What this task involves: When you reach the line containing "side table: none [589,421,767,529]" in the data below, begin returning lines exactly as written, and stop once the line containing "wall art: none [61,27,105,84]" has been returned.

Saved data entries
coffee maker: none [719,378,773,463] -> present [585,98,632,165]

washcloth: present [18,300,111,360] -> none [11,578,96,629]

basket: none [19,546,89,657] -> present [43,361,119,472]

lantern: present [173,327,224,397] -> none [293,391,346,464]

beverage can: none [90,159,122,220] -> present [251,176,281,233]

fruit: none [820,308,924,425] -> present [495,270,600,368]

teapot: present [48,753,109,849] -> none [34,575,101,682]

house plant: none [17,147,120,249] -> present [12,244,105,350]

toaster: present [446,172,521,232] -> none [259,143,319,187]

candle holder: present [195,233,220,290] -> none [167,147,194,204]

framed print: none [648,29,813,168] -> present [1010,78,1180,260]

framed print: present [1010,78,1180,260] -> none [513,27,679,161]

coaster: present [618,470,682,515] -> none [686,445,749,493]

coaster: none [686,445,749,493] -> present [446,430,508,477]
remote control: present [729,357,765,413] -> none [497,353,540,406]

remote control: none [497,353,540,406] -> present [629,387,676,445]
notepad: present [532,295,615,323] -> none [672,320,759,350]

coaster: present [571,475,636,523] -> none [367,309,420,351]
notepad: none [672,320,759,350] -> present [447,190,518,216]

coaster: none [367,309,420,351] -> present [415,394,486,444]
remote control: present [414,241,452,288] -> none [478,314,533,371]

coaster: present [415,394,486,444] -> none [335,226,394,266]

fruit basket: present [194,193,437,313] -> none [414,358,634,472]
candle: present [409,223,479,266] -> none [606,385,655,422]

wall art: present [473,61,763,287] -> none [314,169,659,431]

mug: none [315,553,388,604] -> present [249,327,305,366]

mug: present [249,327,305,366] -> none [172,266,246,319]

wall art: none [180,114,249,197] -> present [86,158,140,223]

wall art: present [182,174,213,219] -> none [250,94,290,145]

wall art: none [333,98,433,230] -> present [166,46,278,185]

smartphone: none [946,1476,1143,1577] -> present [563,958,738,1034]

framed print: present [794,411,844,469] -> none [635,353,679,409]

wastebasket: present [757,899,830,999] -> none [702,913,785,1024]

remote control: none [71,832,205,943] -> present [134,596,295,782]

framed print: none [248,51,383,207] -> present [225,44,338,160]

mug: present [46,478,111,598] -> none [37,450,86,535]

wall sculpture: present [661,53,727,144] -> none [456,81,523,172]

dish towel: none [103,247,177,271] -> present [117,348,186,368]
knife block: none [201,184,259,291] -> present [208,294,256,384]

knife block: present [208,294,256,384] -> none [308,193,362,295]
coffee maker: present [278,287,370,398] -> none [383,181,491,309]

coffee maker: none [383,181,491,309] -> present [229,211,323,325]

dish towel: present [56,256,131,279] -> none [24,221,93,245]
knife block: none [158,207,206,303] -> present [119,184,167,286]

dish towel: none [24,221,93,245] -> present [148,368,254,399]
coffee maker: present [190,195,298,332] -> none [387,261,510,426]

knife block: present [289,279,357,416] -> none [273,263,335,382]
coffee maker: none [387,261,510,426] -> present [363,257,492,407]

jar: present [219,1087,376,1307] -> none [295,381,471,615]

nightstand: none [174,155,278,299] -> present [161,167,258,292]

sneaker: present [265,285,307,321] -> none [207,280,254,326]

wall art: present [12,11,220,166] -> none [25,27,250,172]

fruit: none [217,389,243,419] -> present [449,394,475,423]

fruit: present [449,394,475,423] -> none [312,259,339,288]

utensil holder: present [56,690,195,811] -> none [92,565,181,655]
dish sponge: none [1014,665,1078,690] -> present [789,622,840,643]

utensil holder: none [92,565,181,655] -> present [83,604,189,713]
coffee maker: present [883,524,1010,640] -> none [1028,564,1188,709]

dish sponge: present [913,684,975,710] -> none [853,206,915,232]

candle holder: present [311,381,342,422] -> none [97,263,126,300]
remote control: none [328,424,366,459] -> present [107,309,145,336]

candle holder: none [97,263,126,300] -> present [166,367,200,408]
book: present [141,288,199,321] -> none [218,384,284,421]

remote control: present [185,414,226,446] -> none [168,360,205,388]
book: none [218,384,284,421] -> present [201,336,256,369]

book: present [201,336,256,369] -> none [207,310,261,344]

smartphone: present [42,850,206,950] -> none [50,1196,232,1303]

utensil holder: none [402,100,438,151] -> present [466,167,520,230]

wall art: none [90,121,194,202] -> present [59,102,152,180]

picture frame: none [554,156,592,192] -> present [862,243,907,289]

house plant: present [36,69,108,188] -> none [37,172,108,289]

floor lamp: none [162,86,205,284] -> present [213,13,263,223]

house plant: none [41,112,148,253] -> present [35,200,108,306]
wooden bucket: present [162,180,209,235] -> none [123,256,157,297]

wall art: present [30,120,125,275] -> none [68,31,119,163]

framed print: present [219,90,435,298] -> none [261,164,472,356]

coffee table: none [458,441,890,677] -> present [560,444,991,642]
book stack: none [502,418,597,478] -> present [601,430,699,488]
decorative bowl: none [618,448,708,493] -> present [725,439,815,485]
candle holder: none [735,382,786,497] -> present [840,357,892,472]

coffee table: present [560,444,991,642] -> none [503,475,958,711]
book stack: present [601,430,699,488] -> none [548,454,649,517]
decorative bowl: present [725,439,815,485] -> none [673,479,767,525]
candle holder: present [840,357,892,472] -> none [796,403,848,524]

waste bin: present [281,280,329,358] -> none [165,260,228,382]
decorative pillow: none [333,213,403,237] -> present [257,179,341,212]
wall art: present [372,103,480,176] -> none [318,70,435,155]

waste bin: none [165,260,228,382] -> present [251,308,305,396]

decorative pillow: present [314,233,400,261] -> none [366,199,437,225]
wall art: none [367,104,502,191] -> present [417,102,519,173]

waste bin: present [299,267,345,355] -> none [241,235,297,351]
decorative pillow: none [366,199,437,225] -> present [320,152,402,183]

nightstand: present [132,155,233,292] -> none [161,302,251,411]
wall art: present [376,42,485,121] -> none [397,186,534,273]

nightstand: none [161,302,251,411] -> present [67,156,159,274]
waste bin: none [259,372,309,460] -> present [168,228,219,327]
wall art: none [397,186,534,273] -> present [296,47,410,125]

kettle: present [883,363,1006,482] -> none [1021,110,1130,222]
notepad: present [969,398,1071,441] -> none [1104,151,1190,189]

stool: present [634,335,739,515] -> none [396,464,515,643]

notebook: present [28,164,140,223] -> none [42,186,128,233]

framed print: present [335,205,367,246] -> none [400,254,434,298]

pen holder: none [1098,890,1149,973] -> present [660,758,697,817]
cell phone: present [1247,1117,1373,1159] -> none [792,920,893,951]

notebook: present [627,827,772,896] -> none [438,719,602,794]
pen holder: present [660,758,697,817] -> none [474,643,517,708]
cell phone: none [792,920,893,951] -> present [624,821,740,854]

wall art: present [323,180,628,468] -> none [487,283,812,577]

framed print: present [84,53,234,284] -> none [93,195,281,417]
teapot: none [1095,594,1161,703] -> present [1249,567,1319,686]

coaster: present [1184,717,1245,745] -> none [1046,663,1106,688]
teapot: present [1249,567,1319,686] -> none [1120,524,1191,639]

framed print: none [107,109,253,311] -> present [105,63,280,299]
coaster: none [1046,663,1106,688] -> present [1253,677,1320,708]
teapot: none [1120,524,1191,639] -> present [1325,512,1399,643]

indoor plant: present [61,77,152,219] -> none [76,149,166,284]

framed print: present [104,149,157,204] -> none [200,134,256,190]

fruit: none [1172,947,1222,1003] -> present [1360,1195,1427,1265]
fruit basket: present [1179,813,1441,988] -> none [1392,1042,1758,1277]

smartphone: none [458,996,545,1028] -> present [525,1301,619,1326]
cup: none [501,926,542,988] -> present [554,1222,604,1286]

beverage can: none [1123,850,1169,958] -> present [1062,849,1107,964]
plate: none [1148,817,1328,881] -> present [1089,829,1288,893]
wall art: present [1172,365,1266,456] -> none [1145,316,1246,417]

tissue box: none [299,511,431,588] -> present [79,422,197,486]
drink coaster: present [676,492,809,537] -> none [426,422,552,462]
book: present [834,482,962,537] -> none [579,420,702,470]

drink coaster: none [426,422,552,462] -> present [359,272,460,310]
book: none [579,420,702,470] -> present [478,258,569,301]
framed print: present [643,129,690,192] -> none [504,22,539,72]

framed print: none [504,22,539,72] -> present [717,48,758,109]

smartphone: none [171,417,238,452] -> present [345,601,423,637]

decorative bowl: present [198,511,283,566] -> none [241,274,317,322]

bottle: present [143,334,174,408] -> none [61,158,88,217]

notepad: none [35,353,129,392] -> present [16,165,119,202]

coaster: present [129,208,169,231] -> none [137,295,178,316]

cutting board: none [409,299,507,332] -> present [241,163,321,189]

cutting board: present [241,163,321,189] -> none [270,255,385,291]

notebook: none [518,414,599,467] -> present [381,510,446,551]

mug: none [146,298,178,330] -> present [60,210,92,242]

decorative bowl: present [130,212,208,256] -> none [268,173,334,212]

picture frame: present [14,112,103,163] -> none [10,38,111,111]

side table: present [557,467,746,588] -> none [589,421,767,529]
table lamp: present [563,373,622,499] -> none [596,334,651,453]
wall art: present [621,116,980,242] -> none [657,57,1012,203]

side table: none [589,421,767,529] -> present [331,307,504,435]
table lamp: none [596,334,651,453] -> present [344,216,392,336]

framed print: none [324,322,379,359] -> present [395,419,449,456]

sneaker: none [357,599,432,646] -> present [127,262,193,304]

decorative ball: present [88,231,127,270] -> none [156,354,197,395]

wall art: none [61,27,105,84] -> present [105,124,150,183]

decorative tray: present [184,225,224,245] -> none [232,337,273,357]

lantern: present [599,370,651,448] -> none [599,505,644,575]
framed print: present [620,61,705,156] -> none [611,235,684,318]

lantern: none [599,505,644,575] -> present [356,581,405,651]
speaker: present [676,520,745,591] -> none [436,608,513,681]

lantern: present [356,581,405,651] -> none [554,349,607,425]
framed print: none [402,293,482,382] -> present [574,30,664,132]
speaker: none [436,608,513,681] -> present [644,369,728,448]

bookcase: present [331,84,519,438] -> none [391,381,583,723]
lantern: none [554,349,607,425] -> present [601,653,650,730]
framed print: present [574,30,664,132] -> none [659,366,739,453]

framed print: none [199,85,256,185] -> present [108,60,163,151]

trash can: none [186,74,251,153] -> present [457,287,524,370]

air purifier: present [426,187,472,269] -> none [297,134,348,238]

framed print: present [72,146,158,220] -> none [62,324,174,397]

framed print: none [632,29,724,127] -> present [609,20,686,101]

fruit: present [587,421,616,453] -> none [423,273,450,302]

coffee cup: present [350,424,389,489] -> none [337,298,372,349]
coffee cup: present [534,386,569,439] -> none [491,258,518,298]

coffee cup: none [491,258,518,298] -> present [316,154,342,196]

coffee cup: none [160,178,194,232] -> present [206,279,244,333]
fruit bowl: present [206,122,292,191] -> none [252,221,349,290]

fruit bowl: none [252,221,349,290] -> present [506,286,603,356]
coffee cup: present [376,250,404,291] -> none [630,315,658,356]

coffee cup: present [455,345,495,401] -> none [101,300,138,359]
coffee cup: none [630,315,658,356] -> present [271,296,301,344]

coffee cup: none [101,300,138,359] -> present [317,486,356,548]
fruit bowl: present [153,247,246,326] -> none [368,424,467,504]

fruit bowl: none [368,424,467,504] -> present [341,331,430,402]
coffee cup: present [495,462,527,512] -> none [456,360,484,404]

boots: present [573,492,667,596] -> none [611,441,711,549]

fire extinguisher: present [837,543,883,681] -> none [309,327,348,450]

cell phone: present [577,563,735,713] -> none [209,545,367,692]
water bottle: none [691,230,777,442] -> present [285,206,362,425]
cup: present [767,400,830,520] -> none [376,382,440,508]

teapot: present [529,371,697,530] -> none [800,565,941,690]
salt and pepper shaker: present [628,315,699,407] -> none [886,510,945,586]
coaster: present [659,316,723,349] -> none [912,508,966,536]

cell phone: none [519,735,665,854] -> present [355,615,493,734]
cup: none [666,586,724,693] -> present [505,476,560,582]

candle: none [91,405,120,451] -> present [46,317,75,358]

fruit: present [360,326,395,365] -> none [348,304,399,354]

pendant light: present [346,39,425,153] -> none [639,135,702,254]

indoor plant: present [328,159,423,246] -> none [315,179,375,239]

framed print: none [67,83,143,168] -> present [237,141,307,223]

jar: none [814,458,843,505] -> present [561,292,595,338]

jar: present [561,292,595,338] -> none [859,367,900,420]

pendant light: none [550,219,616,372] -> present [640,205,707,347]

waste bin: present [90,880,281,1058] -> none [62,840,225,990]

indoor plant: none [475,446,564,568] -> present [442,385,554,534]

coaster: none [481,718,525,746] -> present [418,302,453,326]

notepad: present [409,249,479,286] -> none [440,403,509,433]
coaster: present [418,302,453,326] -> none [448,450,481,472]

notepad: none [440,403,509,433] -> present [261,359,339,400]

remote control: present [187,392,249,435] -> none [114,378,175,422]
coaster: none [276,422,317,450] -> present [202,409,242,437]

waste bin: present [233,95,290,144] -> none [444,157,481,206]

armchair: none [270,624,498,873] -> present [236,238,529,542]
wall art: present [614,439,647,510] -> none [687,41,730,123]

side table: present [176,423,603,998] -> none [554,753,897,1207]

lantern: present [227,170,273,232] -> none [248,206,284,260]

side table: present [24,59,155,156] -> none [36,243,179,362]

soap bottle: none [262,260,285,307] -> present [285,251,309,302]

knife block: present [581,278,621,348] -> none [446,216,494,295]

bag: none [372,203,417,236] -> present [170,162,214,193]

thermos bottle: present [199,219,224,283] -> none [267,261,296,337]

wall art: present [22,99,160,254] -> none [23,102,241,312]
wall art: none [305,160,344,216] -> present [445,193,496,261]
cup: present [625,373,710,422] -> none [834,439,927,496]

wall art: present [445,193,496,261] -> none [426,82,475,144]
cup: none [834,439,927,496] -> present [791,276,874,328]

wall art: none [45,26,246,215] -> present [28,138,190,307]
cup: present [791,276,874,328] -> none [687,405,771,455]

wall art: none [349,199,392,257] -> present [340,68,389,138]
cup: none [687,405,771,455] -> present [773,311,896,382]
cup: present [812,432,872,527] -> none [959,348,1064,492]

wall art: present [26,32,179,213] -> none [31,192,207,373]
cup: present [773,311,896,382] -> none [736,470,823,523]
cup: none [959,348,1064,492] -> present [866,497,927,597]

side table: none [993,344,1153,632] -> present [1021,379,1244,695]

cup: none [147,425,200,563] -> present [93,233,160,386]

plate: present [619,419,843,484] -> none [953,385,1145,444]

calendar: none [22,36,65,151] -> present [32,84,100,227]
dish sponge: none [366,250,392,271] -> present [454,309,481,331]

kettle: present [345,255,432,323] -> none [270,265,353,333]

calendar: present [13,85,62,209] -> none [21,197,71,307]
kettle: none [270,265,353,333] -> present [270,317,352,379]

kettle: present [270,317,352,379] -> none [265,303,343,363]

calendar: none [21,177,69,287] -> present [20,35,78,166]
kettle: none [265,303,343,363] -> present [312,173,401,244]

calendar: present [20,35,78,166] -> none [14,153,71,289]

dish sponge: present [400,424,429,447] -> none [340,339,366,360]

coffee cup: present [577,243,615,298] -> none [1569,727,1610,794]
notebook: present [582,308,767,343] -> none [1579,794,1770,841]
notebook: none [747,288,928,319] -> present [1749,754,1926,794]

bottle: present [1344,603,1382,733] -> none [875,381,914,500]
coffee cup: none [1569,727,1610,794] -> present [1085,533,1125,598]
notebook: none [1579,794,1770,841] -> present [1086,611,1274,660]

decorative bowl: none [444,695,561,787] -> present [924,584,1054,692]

The answer:
side table: none [589,421,767,529] -> present [331,307,504,435]
table lamp: none [596,334,651,453] -> present [344,216,392,336]

framed print: none [324,322,379,359] -> present [395,419,449,456]

sneaker: none [357,599,432,646] -> present [127,262,193,304]

decorative ball: present [88,231,127,270] -> none [156,354,197,395]

wall art: none [61,27,105,84] -> present [105,124,150,183]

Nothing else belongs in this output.